The real breakthrough comes from focusing on user intents. When we examine how people actually use a personal finance application like Peek, we see questions like:
- "Is there a guide on how to use the asset allocation feature?"
- "Can you help me find all my expenses over $200 for the past month?"
- "How can I adjust my savings plan to retire five years earlier without sacrificing my current lifestyle?"
These questions reflect specific user intents:
- Learning to use platform features
- Understanding spending trends
- Planning for major life changes
By thinking carefully about how users are going to interact with our product, we can randomly sample from these intents or even combine different intents together to generate more complex queries.

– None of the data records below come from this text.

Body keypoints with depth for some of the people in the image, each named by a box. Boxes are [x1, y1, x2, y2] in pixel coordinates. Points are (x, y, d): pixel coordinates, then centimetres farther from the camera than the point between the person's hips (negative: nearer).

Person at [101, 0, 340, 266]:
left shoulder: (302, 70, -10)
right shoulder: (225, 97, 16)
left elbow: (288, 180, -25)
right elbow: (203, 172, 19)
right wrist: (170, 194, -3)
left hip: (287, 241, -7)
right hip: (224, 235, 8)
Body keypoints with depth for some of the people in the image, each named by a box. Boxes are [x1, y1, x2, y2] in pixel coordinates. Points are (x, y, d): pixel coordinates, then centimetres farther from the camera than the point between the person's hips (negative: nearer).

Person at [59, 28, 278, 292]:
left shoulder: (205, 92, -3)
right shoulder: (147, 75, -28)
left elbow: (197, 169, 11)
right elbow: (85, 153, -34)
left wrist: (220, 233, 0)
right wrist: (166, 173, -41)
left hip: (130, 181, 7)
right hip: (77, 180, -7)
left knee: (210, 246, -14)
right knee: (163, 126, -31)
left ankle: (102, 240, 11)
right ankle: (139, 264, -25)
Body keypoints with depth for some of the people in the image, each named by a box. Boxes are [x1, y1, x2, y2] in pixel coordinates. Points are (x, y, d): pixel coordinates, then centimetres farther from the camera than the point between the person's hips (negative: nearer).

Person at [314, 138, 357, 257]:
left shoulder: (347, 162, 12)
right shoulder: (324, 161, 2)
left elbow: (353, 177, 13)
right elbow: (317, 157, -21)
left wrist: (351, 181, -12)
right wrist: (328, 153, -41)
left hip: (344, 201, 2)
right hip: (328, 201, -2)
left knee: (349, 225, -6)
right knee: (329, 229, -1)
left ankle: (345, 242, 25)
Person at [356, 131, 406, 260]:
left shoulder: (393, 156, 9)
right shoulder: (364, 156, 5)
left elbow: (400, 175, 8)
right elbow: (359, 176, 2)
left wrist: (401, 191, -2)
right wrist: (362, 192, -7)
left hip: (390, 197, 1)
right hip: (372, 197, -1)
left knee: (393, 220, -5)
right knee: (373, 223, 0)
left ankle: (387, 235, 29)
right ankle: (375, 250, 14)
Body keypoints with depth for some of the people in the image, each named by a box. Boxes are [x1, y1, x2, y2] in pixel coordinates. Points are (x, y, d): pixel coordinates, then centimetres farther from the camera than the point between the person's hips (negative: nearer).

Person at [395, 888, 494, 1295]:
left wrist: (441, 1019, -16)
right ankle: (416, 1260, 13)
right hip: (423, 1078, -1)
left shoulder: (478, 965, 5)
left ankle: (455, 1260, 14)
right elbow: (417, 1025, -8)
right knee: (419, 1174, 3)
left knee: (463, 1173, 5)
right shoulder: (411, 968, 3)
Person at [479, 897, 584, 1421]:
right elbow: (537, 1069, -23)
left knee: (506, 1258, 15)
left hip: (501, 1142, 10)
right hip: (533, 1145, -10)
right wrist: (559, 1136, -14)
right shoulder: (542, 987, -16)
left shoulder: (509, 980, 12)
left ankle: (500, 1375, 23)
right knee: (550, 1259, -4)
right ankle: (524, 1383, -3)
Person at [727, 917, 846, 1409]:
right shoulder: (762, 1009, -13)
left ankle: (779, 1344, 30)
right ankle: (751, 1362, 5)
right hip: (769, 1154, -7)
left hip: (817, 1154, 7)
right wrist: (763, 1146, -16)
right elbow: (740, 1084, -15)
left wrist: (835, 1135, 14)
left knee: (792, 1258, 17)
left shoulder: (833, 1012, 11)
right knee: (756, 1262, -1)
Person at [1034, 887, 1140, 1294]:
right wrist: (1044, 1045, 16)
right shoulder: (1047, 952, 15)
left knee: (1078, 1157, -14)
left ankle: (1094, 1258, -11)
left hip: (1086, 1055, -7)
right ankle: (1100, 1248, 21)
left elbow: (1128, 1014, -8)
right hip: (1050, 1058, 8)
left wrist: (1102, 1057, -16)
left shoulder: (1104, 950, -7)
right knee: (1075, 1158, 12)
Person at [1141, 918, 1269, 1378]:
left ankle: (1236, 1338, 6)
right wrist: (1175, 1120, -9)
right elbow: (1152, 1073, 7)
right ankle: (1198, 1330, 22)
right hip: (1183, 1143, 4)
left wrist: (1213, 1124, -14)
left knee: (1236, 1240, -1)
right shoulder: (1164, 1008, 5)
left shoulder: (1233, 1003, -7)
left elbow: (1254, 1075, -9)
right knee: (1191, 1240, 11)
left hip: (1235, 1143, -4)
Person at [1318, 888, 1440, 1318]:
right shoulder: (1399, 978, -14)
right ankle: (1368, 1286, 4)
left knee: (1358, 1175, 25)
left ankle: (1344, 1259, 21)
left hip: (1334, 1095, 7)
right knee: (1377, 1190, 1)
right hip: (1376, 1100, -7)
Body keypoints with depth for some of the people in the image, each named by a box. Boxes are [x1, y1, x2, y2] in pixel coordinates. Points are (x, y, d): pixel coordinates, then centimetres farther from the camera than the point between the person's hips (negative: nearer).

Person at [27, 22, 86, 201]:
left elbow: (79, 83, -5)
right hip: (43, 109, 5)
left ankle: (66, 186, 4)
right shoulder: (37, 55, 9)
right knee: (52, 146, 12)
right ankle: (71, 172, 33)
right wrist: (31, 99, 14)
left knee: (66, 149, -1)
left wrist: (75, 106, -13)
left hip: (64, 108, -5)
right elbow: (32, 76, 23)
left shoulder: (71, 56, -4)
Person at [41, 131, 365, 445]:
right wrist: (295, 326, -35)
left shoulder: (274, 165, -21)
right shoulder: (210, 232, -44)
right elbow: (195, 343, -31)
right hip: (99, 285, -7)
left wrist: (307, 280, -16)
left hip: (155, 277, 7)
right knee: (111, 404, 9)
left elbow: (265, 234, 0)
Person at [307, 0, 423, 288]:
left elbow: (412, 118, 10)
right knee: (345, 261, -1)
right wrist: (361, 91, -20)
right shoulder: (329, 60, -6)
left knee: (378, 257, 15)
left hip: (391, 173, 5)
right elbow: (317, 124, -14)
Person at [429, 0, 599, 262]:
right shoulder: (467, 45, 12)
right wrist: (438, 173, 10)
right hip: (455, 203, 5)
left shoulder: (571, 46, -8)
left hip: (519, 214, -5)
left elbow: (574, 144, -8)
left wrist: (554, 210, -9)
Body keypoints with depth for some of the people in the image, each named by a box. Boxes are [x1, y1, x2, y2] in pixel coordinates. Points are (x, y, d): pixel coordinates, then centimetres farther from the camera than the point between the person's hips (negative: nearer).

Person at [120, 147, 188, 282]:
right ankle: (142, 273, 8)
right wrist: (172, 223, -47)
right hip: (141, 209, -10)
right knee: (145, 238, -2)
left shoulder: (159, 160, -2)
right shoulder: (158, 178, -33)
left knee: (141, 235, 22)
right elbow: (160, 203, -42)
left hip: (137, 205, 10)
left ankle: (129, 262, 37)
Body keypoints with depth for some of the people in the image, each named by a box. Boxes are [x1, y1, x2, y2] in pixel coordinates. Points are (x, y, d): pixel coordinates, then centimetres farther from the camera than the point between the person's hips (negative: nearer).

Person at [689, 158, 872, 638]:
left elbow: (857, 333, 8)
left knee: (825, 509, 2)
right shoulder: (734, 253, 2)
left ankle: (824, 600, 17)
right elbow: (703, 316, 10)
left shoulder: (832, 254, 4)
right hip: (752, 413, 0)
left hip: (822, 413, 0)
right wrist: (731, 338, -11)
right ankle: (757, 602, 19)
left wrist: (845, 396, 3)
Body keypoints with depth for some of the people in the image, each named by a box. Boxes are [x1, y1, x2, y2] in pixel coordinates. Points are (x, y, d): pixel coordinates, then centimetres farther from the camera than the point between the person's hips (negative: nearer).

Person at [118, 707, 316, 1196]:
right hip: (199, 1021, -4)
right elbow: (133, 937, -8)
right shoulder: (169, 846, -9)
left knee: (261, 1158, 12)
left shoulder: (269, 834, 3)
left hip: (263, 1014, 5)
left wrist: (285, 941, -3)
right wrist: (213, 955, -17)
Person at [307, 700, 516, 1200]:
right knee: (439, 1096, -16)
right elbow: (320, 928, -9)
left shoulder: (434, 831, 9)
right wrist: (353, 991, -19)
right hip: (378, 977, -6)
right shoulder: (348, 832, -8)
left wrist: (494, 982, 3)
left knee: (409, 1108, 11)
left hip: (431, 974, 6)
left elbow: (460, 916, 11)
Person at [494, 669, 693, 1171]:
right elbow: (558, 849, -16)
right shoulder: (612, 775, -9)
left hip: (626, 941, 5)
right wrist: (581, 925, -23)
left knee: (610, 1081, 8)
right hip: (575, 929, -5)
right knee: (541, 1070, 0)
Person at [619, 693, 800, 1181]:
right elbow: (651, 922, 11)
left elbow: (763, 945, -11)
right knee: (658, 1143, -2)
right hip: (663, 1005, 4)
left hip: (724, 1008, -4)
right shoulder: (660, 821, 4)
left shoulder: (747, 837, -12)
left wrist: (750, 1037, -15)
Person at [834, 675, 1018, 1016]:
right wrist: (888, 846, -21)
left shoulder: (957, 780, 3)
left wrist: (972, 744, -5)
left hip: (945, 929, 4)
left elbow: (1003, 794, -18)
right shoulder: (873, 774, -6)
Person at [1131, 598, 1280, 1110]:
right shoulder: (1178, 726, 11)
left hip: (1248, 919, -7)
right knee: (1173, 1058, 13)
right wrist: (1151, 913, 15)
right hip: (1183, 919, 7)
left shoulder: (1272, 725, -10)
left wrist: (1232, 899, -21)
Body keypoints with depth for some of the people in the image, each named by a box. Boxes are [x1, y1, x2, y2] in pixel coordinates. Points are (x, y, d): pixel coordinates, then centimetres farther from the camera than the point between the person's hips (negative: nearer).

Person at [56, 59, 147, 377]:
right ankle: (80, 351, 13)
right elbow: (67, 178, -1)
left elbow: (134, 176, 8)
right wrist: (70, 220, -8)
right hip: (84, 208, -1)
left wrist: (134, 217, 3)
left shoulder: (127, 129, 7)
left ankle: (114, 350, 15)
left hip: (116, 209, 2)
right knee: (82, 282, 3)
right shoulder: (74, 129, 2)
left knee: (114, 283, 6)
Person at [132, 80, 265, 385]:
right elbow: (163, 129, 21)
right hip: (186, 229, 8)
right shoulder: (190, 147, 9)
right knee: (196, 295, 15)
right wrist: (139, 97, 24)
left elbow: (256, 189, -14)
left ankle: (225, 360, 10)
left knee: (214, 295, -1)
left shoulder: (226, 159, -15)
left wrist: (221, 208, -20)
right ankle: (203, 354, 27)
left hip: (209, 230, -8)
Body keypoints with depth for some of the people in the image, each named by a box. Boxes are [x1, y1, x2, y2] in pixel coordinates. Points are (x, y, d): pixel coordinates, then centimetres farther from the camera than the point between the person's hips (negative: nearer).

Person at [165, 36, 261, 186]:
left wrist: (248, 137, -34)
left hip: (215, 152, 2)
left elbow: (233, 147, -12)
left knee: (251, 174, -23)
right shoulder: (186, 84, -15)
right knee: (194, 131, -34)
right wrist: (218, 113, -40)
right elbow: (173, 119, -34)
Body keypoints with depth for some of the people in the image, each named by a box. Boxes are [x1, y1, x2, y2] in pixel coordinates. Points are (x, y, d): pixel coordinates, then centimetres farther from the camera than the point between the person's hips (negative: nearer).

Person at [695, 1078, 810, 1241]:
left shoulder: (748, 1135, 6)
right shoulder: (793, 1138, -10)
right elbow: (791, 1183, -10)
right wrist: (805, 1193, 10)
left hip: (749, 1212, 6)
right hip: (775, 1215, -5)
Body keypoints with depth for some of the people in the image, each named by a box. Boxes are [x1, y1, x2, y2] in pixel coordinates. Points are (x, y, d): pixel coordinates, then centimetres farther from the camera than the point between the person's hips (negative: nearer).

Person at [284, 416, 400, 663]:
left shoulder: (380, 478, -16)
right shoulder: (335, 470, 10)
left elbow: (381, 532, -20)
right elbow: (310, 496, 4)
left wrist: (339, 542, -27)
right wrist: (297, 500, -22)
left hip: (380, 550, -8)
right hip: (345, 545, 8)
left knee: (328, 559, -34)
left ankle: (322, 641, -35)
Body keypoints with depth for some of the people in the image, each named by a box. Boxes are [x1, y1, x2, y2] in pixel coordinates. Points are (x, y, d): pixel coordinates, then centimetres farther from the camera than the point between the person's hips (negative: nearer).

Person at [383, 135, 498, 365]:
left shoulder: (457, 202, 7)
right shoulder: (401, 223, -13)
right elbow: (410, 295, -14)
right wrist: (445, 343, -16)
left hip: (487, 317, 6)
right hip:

This allows us to stress test different aspects of our application's capabilities in a way that simple personas cannot.
intents = {
"Feature Discovery": {
"description": "Users learning platform features",
"examples": ["How do I use the asset allocation tool?"]
},
"Investment Analysis": {
"description": "Users analyzing portfolio composition",
"examples": ["Show me my investment diversity"]
},
"Life Planning": {
"description": "Users planning major financial changes",
"examples": ["How can I retire 5 years earlier?"]
}
}
The key is mapping these intents to the actual capabilities of an application like peek for instance
- Transaction Retrieval Functions
- Portfolio Analysis Tools
- Financial Planning calculators
While you can use any framework of your choice, using instructor we can convert these intents to Pydantic objects that have executable methods. This abstracts away the complexity of orchestrating different tools and separates the planning of the response from the execution.
class FinancialQuery(BaseModel):
intent: str
query: str
def execute(self):
return self.fetch_feature_documentation()
Level 4: Grounding in Real User Data
While understanding user intent helps generate better synthetic data, there's no substitute for real user interactions. The most effective approach is to regularly sample actual user queries and evaluate how your system performs.
This helps you identify new patterns in how users phrase questions, areas where your system struggles, and whether your synthetic data still reflects reality. By grounding your synthetic data in real usage patterns, you ensure your testing remains relevant to what users actually care about.
The goal isn't to have perfect synthetic data, but rather to have synthetic data that helps you build and test the capabilities your users actually need
Conclusion
While personas and query variations are useful tools, the key to generating valuable synthetic data lies in understanding user intent. By focusing on why users interact with your application and mapping those intents to specific capabilities, you can create synthetic data that truly helps improve your application's performance.
Remember: synthetic data is just a tool. The goal isn't to generate massive volumes of queries, but to create focused test cases that verify your application can understand and respond to real user needs effectively.